** BRIEF **
Return, unchanged, the lines of the data running from the one containing "Béta (S&P500-hoz mérten)" through the one containing "3 havi átl. forg.", including both of those lines.

*** DATA SHOWN ***

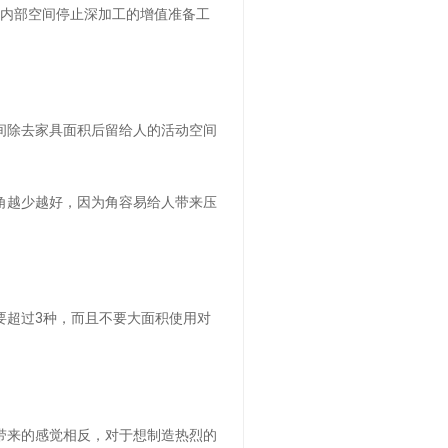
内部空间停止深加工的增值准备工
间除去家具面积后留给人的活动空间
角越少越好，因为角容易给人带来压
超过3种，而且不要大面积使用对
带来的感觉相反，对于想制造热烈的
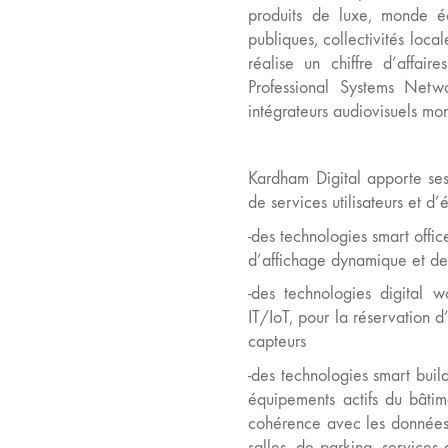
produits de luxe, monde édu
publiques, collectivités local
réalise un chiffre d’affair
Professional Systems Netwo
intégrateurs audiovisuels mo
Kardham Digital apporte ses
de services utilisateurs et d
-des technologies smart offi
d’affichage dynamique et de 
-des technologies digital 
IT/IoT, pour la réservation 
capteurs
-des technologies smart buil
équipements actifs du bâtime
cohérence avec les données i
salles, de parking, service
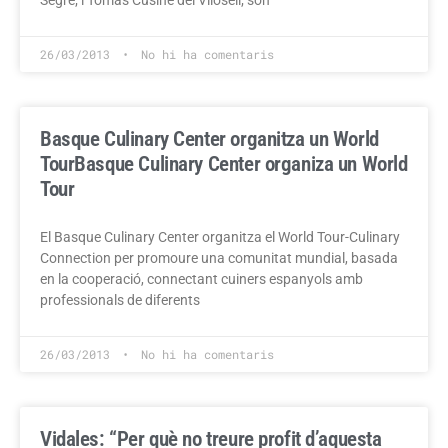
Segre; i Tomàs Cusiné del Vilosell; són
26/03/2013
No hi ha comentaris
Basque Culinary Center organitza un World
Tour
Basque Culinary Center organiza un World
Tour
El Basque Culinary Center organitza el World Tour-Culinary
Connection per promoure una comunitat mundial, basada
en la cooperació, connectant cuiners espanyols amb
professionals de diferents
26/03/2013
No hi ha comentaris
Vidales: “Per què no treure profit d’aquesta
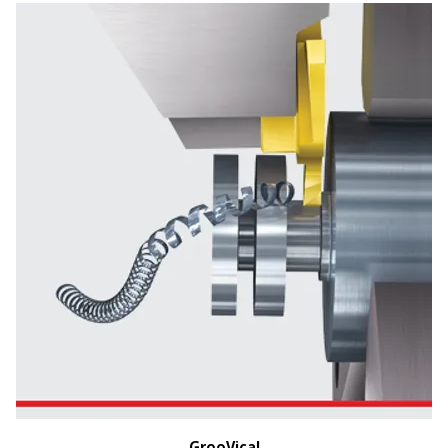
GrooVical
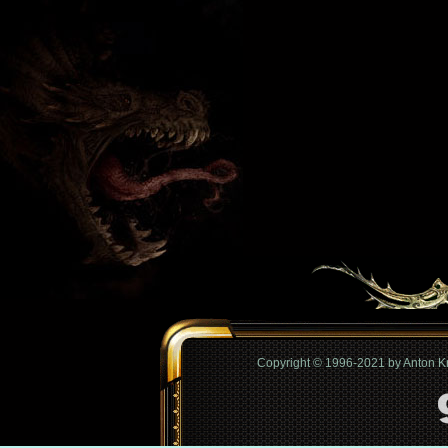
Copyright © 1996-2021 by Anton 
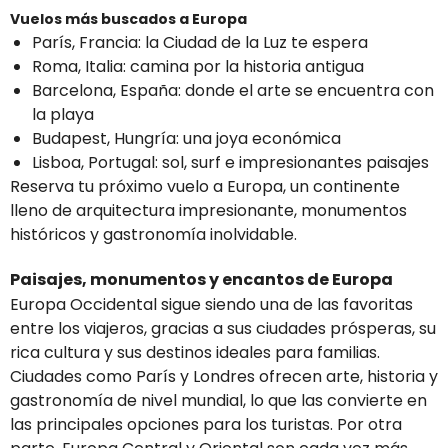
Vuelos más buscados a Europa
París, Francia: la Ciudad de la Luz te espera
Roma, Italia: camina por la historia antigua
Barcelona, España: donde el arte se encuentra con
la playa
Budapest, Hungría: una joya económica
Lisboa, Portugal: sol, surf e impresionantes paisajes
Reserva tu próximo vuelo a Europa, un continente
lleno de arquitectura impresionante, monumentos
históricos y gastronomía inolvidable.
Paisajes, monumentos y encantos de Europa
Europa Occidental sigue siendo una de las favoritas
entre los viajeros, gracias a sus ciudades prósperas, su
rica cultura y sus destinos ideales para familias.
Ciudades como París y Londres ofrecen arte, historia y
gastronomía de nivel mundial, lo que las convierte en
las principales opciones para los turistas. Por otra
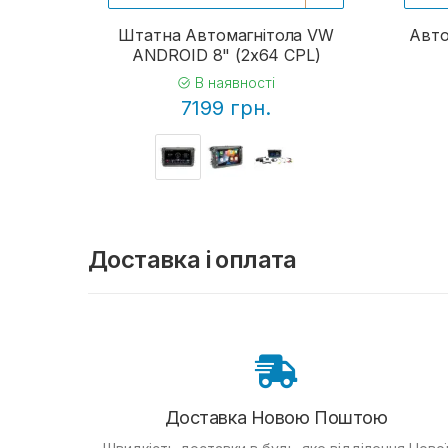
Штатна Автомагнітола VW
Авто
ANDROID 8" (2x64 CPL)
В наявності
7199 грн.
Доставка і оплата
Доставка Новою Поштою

***
*** DATA SHOWN ***

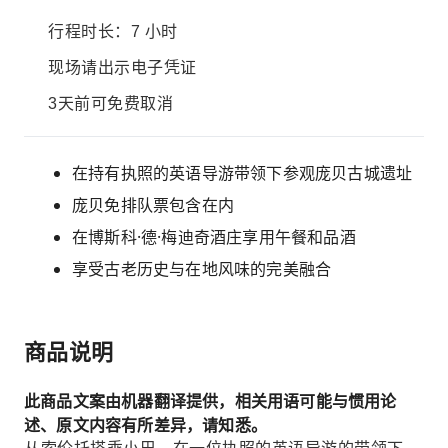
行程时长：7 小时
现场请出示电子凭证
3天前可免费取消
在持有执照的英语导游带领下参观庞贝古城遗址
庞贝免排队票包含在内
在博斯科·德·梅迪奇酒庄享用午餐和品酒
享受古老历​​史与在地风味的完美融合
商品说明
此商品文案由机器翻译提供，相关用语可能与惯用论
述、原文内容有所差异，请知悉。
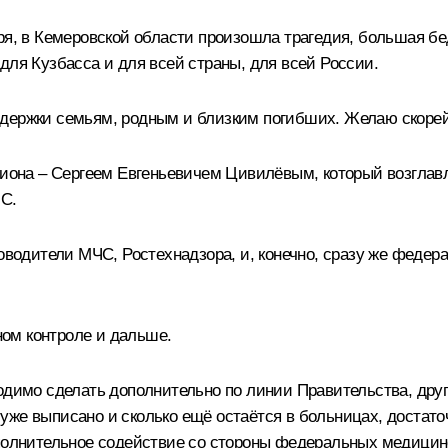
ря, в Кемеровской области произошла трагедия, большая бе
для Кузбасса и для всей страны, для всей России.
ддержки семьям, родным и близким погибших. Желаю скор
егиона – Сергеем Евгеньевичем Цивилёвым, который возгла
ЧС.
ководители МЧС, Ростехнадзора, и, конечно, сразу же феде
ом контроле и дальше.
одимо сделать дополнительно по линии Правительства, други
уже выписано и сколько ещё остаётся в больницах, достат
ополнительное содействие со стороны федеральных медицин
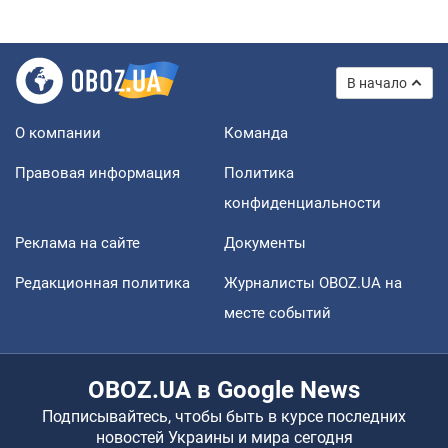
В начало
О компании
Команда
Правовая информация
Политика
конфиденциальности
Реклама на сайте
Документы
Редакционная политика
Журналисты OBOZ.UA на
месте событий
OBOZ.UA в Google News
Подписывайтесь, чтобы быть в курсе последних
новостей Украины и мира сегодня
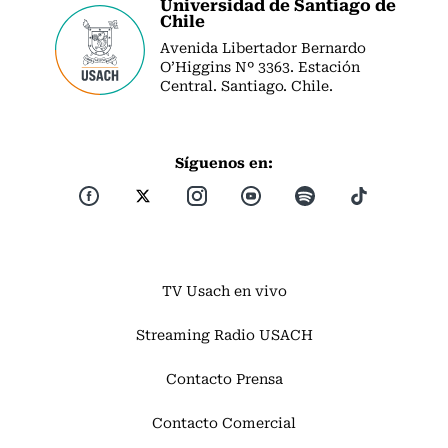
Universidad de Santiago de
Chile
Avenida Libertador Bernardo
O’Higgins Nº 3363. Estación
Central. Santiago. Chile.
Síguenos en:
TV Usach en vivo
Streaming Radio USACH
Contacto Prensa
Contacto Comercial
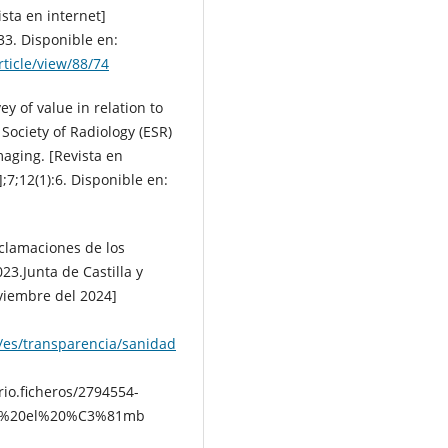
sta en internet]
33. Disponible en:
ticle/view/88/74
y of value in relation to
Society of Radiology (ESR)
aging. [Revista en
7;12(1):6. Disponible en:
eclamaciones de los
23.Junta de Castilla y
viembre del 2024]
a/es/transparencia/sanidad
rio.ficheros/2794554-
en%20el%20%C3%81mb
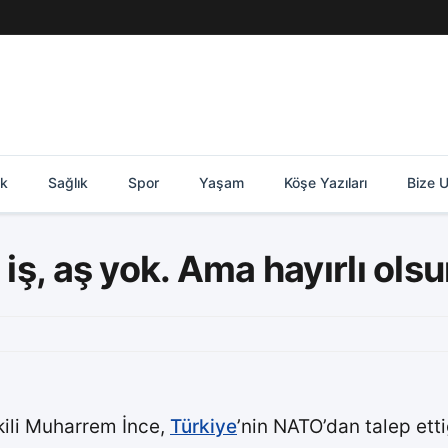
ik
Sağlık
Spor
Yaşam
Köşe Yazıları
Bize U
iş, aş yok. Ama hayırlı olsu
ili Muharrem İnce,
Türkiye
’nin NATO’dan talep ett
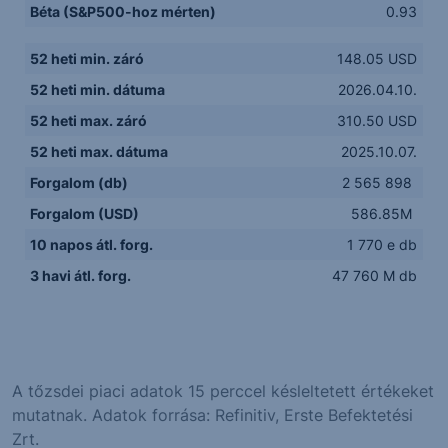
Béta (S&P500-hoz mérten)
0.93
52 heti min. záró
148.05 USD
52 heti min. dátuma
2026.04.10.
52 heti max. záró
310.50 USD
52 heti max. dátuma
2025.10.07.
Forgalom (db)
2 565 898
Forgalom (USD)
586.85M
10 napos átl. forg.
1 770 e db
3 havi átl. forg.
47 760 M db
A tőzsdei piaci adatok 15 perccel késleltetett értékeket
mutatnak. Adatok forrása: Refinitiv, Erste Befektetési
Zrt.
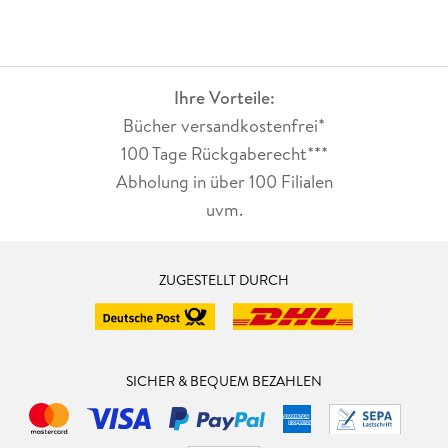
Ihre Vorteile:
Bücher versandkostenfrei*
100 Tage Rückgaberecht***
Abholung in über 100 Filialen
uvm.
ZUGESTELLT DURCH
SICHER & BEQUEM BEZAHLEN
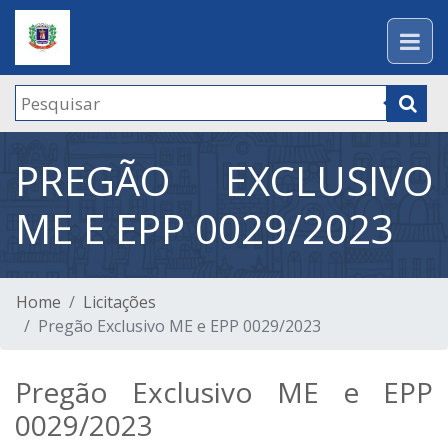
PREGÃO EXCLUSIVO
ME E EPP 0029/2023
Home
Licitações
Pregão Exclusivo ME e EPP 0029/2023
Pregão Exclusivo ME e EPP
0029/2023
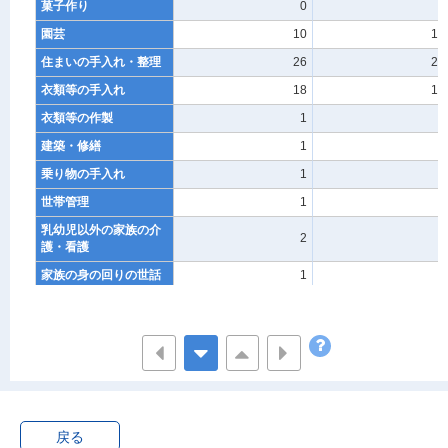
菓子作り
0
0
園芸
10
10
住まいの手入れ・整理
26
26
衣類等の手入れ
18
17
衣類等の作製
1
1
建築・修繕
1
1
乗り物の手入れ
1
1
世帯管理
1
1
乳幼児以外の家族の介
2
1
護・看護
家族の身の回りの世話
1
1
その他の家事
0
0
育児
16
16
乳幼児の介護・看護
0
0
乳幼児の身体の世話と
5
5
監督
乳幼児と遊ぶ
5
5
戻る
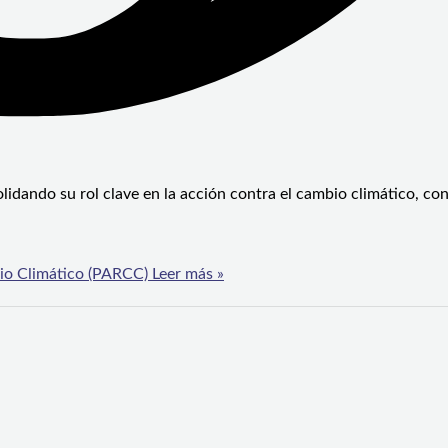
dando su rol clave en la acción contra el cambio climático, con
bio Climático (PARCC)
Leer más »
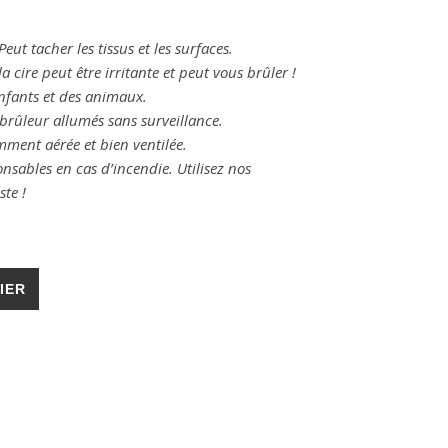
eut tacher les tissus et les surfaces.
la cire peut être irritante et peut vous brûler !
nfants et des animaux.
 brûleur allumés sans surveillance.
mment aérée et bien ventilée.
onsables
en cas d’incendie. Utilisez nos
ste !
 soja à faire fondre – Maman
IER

***

** RESULT **
Béta (S&P500-hoz mérten)
0.93
52 heti min. záró
148.05 USD
52 heti min. dátuma
2026.04.10.
52 heti max. záró
310.50 USD
52 heti max. dátuma
2025.10.07.
Forgalom (db)
2 565 898
Forgalom (USD)
586.85M
10 napos átl. forg.
1 770 e db
3 havi átl. forg.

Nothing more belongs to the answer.